As preocupações com o risco à democracia representados pelo AfD não são em vão. Integrantes do partido já foram flagrados fazendo gestos e usando slogans de orientação nazista, além de o Judiciário ter autorizado a investigação de células da legenda pelos serviços de segurança do país. No ano passado, o Tribunal Administrativo de Colônia concluiu haver “indicações suficientes de objetivos anticonstitucionais dentro da AfD”, autorizando o Gabinete Federal para a Proteção da Constituição (BfV) a reconhecê-lo como uma suspeita de ameaça à democracia. Em um estudo publicado no começo do mês passado, o Instituto Alemão para os Direitos Humanos concluiu que as condições para a proibição do AfD já estariam reunidas, e seu banimento poderia ser executado pelo Tribunal Constitucional Federal.

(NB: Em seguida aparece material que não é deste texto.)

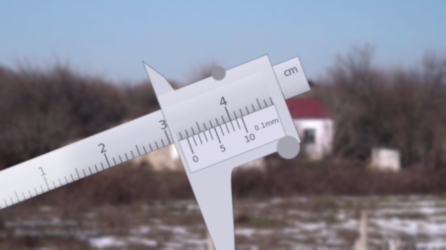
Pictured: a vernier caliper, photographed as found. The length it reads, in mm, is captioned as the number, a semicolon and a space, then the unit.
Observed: 32.8; mm
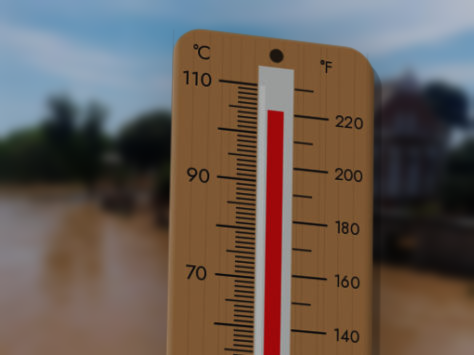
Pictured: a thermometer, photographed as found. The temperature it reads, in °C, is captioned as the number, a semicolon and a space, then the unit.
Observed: 105; °C
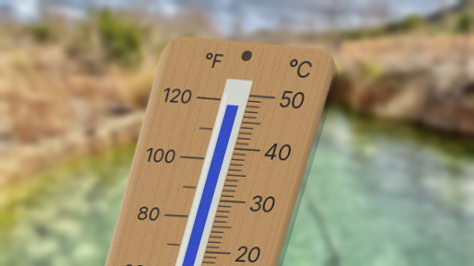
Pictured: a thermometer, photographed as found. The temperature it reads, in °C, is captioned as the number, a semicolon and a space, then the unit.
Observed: 48; °C
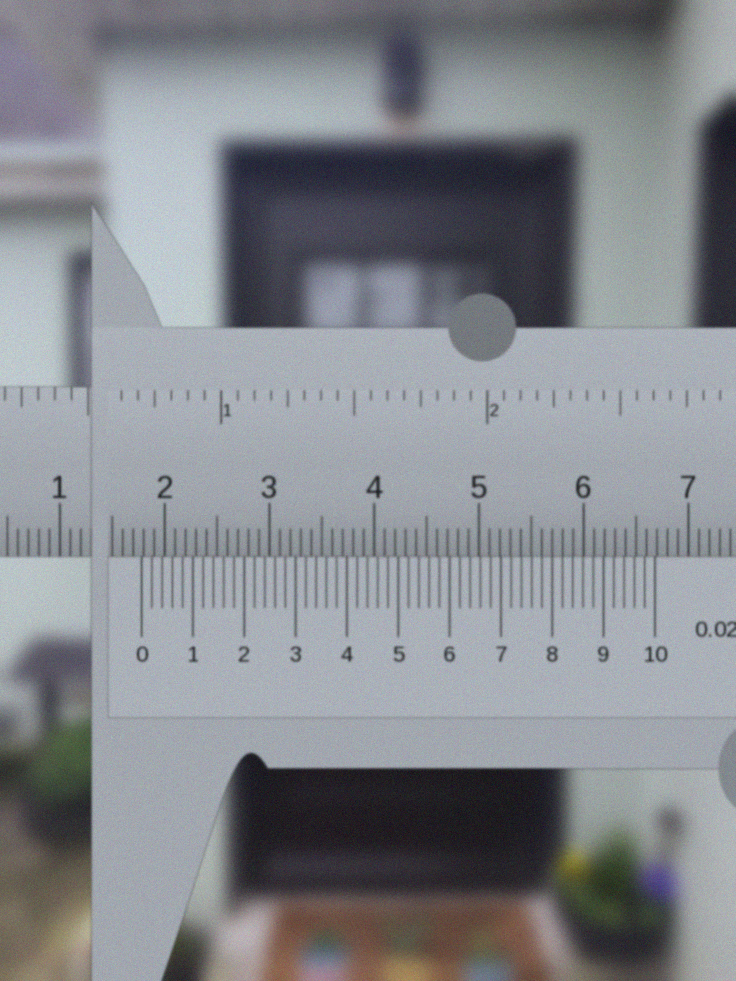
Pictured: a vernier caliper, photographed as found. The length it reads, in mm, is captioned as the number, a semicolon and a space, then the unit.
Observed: 17.8; mm
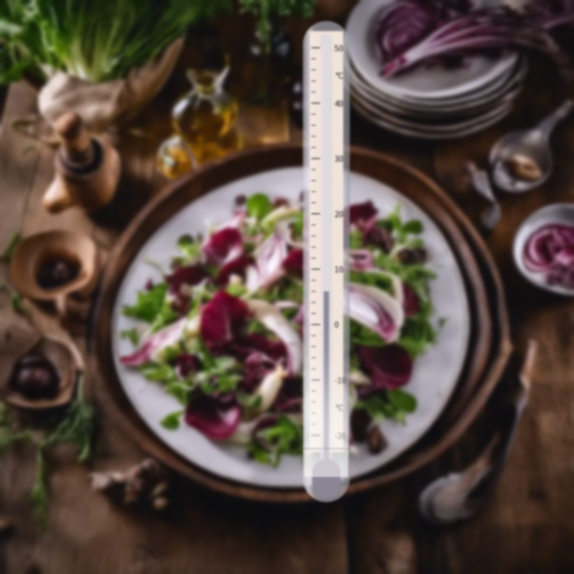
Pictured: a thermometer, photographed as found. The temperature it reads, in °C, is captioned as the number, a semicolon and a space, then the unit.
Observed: 6; °C
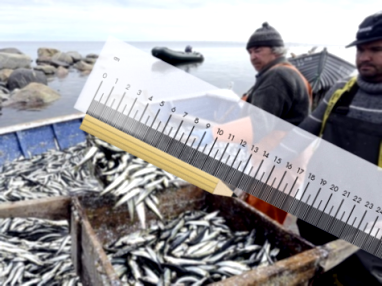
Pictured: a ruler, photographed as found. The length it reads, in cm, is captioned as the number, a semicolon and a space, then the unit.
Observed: 13.5; cm
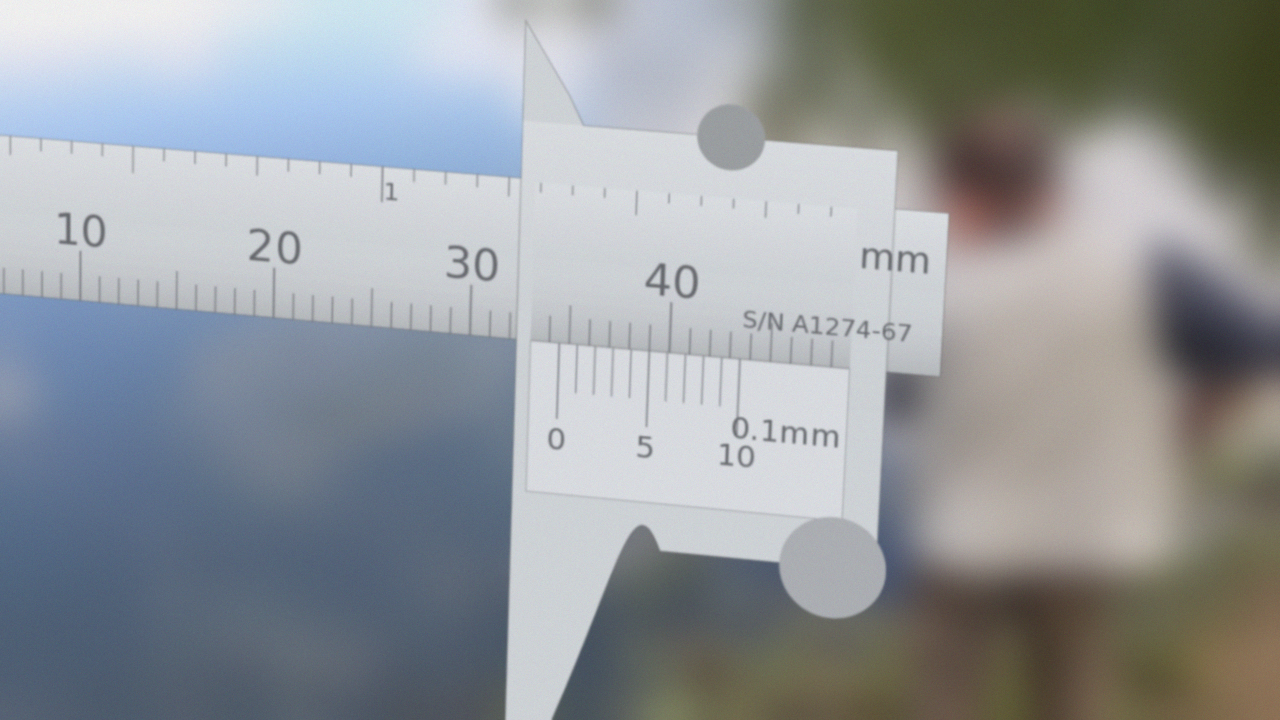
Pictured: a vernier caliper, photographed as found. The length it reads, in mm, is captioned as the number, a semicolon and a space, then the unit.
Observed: 34.5; mm
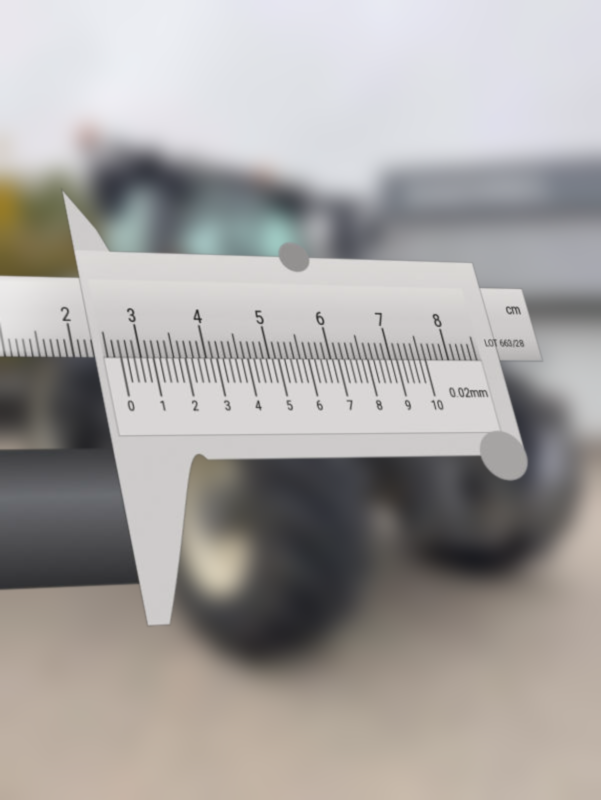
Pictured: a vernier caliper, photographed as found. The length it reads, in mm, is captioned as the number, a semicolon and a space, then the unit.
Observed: 27.0; mm
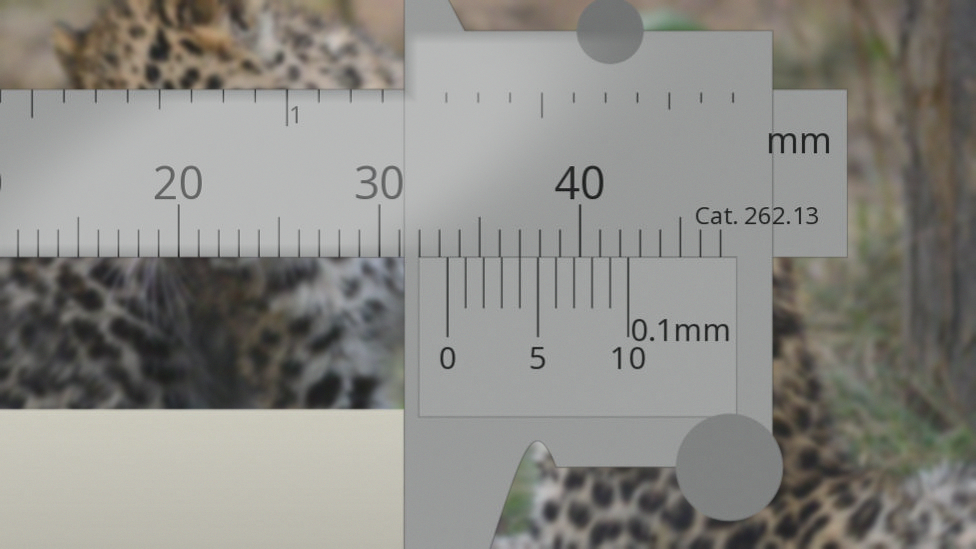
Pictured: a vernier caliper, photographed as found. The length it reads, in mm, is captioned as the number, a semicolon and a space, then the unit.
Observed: 33.4; mm
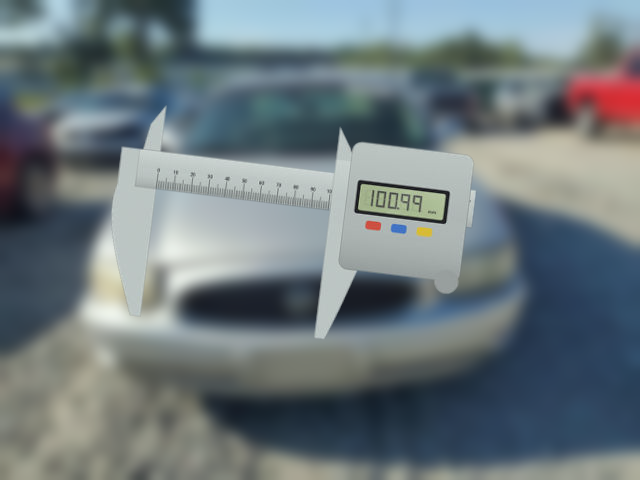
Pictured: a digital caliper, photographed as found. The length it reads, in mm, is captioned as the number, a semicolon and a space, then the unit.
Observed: 100.99; mm
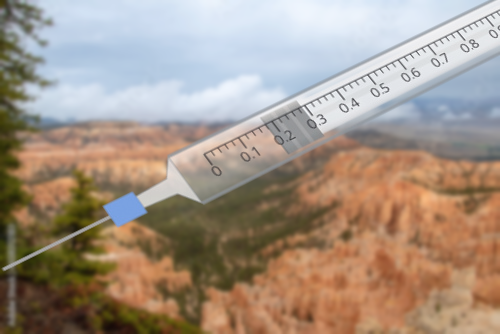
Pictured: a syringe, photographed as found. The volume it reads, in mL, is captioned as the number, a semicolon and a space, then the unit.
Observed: 0.18; mL
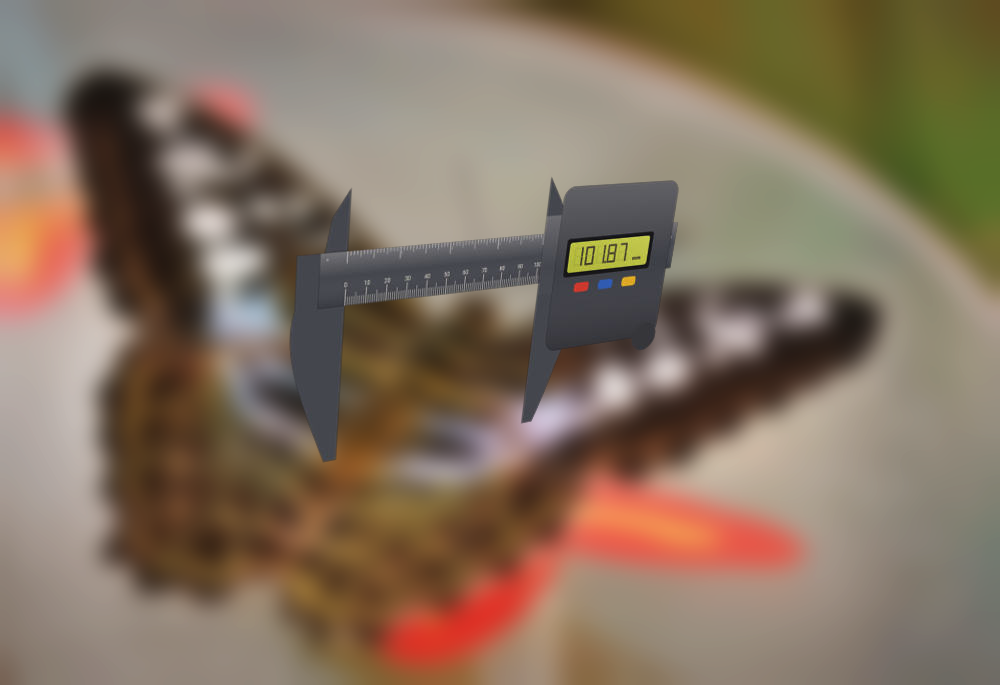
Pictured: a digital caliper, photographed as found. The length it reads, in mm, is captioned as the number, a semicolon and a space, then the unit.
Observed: 101.87; mm
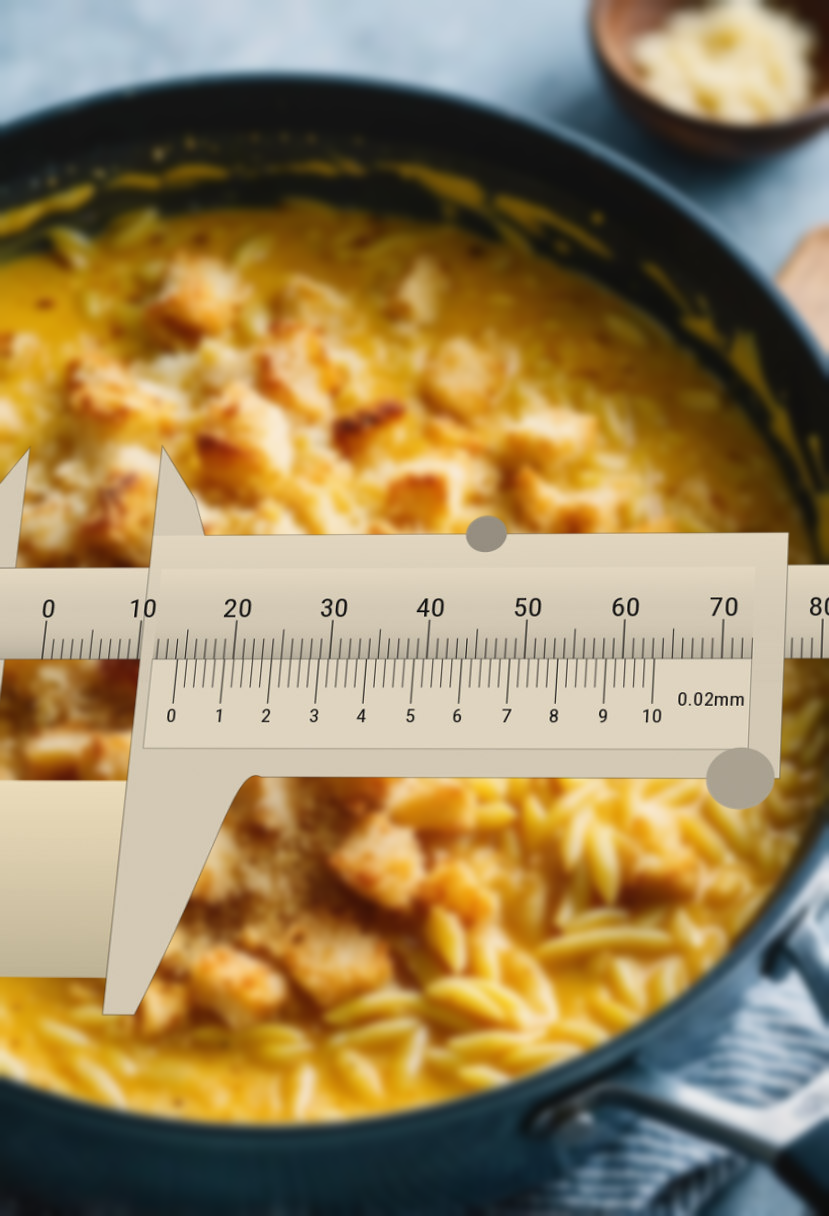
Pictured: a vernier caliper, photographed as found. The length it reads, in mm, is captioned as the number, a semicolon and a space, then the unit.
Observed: 14.2; mm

De acordo com o instituto, o próprio programa do partido visa abolir a garantia da dignidade humana e a ordem básica democrática livre. A organização também mencionou falas de um líder partidário que evocou ideiais nazistas: Em junho, o líder regional do partido na Turíngia, Bjorn Höcke, tornou-se alvo de um processo judicial por ter proferido um slogan nazista durante uma manifestação. Ele teria utilizado a frase "Alles für Deutschland!" ("Todos pela Alemanha!"), utilizado pela organização paramilitar nazista "Sturmabteilung".
A proibição de um partido político popular, mas com traços neonazistas, não seria um fato inédito na zona do euro. Em 2020, a Justiça da Grécia baniu o Aurora Dourada, sigla neonazista que viveu seu auge em 2012, ao eleger 21 parlamentares no Congresso grego. Com pautas extremistas e integrantes envolvidos em atividades criminosas, incluindo homicídios de ativistas de esquerda e imigrantes, a legenda foi considerada uma organização criminosa pela Suprema Corte do país, e seus líderes foram presos. Neste ano, uma de suas lideranças tentou lançar um novo partido para participar das eleições gerais, mas foi impedido pelas autoridades.